Actually, it all started with Udo Lindenberg. During her training as a photographer, the young Eva Ries was given a task. She was in West Berlin at the time and was supposed to make a portrait of a famous person. Udo Lindenberg was still living in the Intercontinental Hotel at the time, and Eva Ries simply dropped by, chatted up a hotel employee, who gave her a sign when Lindenberg’s manager came into the lobby. She managed to convince first the manager and then the musician to give her a chance. Udo Lindenberg was already a big name at the time. But he posed for the photography student in an unusually chic outfit that she had chosen from his closet, so Eva Ries tells us. And finally he even used the portrait as the cover of his book “Highlige Schriften.”
Way through the back door USA
Apart from this success as a young photographer, Eva Ries took something away from the encounter that would influence her entire career: she liked this job as Lindenberg manager. It inspired her to become a music manager herself. Eva Ries went to the USA to make this dream come true. In Germany, she is convinced, she would not have been given the chance at first without the right degree: “Here I only found closed doors and then I said: Now I have to find some way to make it through the back door, so to speak.”
Today, the Mannheim native can look back on more than 20 years in the international music business. She looked after bands like Nirvana and Guns’n’Roses when they were still at the very beginning of their careers. Rock music is her thing, and she likes it. But then a former boss had other plans for her: Ries took over the management of the hip-hop group Wu-Tang Clan and was not at all enthusiastic at first.
The Wu-Tang Clan consisted of nine members at the time. The street gang came from the New York district of Staten Island and made dark hip hop. When Eva Ries heard their debut album “Enter the Wu-Tang (36 Chambers)”, she found the hard rap lyrics repulsive. She could hardly imagine working with people who wrote such things. Nevertheless, she accepted the challenge. It took time to earn the band’s trust and loyalty, Eva Ries tells the OMR podcast. At the beginning, the Wu-Tang Clan repeatedly tested her loyalty. But then she went from being an outsider to being a member of the family. “That’s what they kept saying: You are family.”

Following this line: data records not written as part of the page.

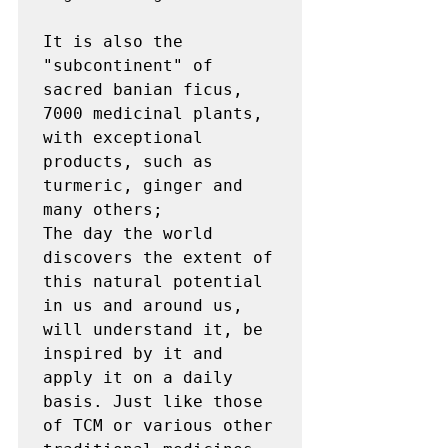
It is also the 
"subcontinent" of 
sacred banian ficus, 
7000 medicinal plants, 
with exceptional 
products, such as 
turmeric, ginger and 
many others;

The day the world 
discovers the extent of 
this natural potential 
in us and around us, 
will understand it, be 
inspired by it and 
apply it on a daily 
basis. Just like those 
of TCM or various other 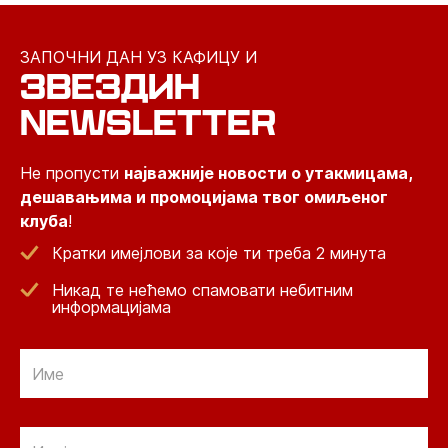
ЗАПОЧНИ ДАН УЗ КАФИЦУ И
ЗВЕЗДИН
NEWSLETTER
Не пропусти
најважније новости о утакмицама,
дешавањима и промоцијама твог омиљеног
клуба
!
Кратки имејлови за које ти треба 2 минута
Никад те нећемо спамовати небитним
информацијама
Email
Email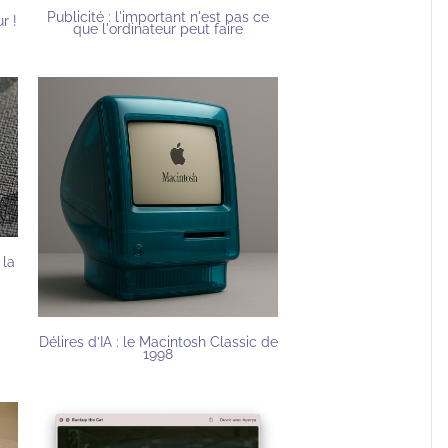
Publicité : l'important n'est pas ce
r !
que l'ordinateur peut faire
 la
Délires d’IA : le Macintosh Classic de
1998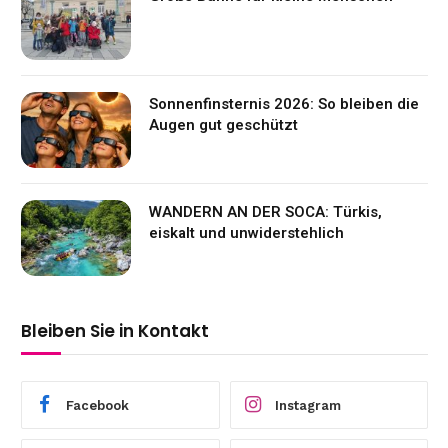
Sonnenfinsternis 2026: So bleiben die
Augen gut geschützt
WANDERN AN DER SOCA: Türkis,
eiskalt und unwiderstehlich
Bleiben Sie in Kontakt
Facebook
Instagram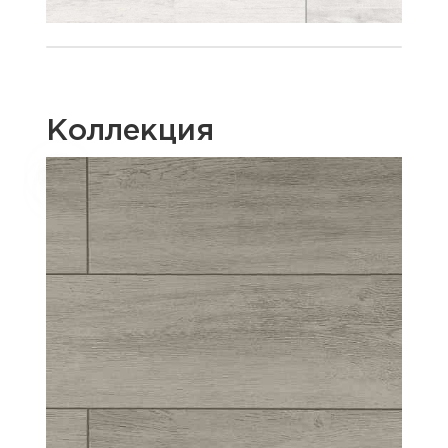
Коллекция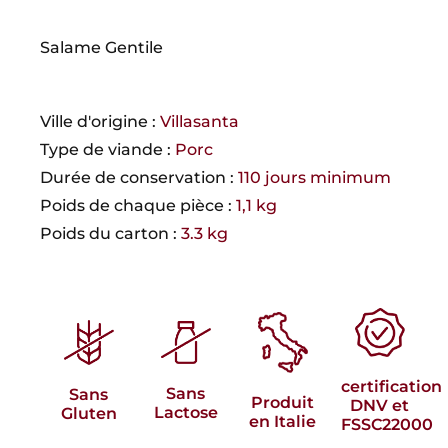
Salame Gentile
Ville d'origine :
Villasanta
Type de viande :
Porc
Durée de conservation :
110 jours minimum
Poids de chaque pièce :
1,1 kg
Poids du carton :
3.3 kg
certification
Sans
Sans
Produit
DNV et
Lactose
Gluten
en Italie
FSSC22000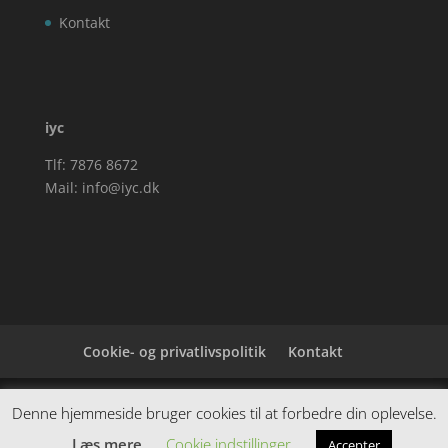
Kontakt
iyc
Tlf: 7876 8672
Mail:
info@iyc.dk
Cookie- og privatlivspolitik
Kontakt
Denne hjemmeside samler et bredt udvalg af
Denne hjemmeside bruger cookies til at forbedre din oplevelse.
spændende varer. Siden er et affiiliatesite, og nogle
Læs mere
Cookie indstillinger
Accepter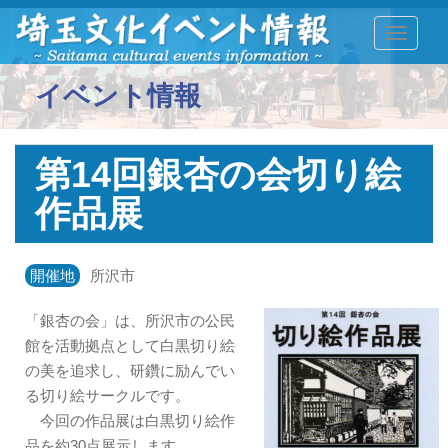
TOGGLE
イベント情報
第14回銀杏の会切り絵
作品展
開催地
所沢市
「銀杏の会」は、所沢市の公民
館を活動拠点として白黒切り絵
の美を追求し、研鑽に励んでい
る切り絵サークルです。
今回の作品展は白黒切り絵作
品を約30点展示します。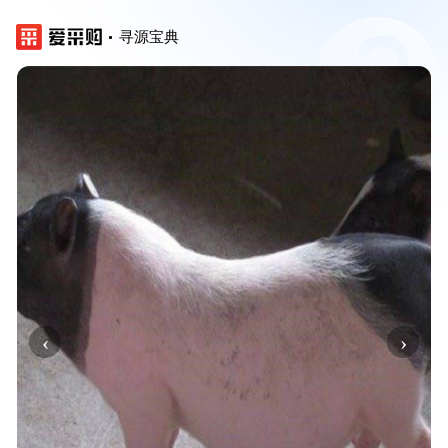
寻源宝典
‹
›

Gangfights, excesses, court cases
Eva Ries has written a book about everything she experienced in the hip-hop cosmos of the 1990s. Her story is currently being made into a documentary. Because few people were as close to it as she was at the time – to the excesses, the gang fights at concerts, arguments in court or in the hotel on a European tour, when the clan’s phone bill suddenly cost a fortune: “Back then we were dependent on the landline and the landline in the hotel. And if ten people call America all night, then you can imagine that the next morning it’s 35,000 dollars.”
She remembers constantly having to put out fires and limit the damage. As a marketing manager, she sees one advantage in the band’s wild lifestyle: “The good thing was that you didn’t have to build up an image. The image was there, it was God-given.” The gangster image didn’t have to be planned or exaggerated. “They were what they were. They were a street gang from Staten Island that accidentally got into the music business. They were a group of criminals. That’s it.”
In the OMR podcast, Eva Ries talked about which band members she still has a close relationship with today, why the band once threw a tour manager out of the tour bus despite the pouring rain because of her, and how she reacted when Ol’ Dirty Bastard asked her if she could spontaneously accompany him to the Grammys while six months pregnant.